_Task brief:_
Look through the entries below and count the lines with "Roumanie" in them; the reply is the number alone.

_Data shown:_
========================================

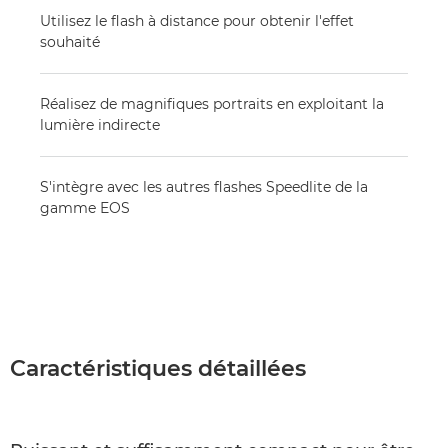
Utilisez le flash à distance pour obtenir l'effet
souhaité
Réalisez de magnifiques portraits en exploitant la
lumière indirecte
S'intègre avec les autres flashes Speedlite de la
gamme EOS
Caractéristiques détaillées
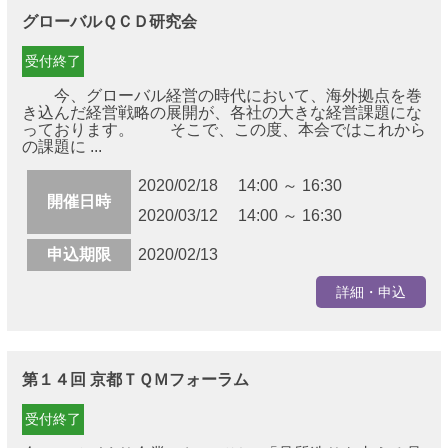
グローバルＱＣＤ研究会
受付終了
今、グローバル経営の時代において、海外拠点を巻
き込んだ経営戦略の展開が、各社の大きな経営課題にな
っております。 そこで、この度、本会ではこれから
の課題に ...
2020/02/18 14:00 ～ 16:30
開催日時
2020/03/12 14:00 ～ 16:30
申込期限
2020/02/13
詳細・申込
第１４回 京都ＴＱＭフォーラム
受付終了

========================================

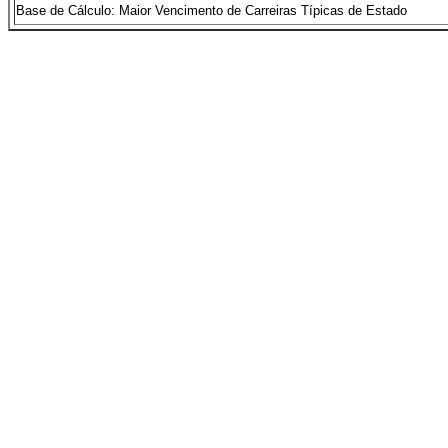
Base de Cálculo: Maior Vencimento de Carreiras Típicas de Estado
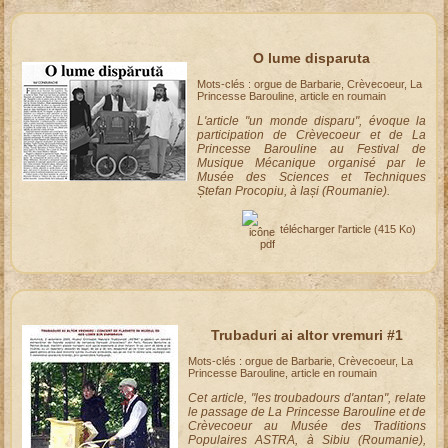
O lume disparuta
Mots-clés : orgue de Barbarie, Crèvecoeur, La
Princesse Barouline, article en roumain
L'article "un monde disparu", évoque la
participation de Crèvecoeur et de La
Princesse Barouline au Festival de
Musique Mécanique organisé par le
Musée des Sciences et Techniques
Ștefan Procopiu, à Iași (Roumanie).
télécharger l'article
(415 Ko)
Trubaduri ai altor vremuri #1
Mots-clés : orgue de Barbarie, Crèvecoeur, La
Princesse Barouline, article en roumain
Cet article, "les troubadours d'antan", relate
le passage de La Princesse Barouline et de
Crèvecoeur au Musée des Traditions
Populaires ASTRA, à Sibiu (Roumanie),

========================================

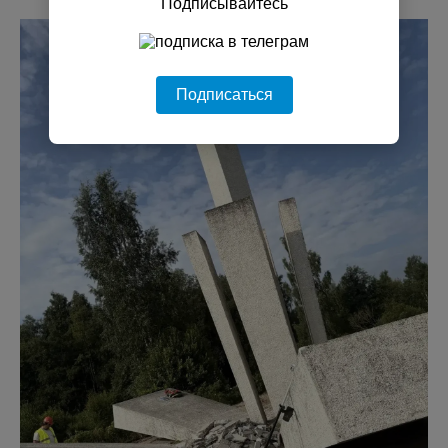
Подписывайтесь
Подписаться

========================================

_Response to the exercise:_
2